» **ABOUT THIS TASK**:
Examine the entries and show every line in which the word "Update" is found.

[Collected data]
#####
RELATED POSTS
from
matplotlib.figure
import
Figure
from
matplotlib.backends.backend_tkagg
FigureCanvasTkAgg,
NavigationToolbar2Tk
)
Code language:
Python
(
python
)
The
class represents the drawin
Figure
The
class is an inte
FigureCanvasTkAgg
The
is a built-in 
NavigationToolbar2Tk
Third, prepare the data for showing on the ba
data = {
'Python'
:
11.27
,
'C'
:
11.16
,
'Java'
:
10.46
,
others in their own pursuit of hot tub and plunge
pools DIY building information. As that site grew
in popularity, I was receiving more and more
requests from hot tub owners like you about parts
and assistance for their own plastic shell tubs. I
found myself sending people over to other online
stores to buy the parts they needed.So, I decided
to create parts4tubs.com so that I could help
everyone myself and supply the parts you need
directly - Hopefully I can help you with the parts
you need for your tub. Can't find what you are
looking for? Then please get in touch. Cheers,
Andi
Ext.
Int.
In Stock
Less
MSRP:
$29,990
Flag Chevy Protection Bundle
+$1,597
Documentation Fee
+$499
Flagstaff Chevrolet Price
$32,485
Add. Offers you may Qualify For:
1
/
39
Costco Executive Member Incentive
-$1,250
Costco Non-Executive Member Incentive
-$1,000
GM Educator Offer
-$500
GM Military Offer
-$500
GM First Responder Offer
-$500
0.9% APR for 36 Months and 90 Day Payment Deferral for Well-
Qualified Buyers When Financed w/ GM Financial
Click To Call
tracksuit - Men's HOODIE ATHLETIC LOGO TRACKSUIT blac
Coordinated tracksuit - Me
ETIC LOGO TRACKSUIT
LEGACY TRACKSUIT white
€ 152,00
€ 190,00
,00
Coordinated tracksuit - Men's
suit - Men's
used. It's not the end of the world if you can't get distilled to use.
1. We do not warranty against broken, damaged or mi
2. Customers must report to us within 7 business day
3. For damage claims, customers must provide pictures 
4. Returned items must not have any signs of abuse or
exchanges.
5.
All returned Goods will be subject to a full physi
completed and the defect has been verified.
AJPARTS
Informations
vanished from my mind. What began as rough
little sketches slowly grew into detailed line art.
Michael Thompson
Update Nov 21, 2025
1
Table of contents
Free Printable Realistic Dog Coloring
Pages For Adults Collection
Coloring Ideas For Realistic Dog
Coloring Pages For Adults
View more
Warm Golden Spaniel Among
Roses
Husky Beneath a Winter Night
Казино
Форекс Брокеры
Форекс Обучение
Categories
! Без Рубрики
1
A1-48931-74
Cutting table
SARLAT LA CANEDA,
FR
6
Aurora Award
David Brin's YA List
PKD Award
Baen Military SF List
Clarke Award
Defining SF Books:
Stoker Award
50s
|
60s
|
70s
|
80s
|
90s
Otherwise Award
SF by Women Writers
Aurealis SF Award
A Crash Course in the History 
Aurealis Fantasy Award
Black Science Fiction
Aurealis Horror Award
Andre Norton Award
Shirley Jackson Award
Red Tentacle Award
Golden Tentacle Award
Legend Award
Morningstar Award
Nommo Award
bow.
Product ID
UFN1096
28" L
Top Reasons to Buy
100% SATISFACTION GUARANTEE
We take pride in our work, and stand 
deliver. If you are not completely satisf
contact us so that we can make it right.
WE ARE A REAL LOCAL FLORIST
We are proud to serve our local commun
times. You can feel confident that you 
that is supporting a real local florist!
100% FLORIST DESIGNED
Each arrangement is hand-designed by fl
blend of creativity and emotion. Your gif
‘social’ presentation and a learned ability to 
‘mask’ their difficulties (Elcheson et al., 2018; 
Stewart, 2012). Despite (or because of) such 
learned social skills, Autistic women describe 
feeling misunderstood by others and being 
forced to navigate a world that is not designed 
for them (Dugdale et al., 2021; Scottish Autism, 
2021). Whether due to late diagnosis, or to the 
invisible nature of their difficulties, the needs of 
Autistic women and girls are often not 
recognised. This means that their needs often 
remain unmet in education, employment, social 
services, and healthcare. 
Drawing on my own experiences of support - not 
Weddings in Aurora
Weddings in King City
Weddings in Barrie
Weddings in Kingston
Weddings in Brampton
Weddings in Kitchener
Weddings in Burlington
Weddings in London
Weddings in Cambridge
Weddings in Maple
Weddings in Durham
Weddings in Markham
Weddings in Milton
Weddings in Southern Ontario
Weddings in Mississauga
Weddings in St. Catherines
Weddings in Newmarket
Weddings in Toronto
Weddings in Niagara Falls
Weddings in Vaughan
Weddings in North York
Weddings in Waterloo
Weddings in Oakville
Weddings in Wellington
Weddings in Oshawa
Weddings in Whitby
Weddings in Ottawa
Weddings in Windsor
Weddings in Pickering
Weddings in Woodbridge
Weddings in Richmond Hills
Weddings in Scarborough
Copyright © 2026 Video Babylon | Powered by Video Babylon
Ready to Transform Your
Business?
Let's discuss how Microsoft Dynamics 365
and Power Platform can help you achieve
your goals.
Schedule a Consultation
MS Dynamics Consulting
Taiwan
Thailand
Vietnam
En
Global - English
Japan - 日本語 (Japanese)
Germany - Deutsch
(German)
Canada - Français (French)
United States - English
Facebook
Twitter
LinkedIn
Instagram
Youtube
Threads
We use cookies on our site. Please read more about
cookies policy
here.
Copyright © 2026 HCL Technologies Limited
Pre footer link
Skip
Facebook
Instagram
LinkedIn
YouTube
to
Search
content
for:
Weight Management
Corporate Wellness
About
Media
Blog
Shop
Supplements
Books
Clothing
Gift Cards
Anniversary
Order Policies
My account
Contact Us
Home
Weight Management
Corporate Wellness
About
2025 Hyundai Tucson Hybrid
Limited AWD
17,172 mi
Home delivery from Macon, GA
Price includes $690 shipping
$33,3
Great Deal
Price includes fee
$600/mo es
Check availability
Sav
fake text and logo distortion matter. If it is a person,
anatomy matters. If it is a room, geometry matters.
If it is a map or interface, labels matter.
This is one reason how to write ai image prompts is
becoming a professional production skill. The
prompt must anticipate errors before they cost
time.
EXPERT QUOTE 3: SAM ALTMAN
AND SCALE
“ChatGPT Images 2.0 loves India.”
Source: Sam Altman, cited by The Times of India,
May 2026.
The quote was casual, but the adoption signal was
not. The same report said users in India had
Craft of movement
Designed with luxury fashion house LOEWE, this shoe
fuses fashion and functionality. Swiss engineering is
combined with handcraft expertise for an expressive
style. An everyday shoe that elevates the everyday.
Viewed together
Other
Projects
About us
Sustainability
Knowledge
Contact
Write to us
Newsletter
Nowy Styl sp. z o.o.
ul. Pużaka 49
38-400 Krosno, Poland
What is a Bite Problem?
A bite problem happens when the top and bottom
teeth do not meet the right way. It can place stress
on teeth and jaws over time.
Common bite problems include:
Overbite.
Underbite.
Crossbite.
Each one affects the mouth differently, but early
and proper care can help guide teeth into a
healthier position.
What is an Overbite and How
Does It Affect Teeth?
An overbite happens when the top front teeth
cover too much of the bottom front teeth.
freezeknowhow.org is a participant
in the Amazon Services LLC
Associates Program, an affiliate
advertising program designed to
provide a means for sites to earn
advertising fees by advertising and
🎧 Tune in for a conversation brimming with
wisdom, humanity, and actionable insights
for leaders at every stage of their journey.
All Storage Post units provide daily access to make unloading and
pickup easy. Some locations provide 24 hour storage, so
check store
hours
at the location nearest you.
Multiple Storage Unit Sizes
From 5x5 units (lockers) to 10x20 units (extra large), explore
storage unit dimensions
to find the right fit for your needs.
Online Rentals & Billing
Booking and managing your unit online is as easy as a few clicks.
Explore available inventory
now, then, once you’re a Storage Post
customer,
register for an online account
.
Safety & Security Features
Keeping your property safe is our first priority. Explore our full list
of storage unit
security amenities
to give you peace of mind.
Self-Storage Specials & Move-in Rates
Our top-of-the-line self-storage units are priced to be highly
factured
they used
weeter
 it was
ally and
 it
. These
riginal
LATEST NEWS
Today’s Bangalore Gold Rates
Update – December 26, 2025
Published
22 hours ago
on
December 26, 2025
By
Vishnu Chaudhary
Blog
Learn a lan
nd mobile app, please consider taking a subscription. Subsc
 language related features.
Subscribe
#####
» **SOLUTION**:
Update Nov 21, 2025
Update – December 26, 2025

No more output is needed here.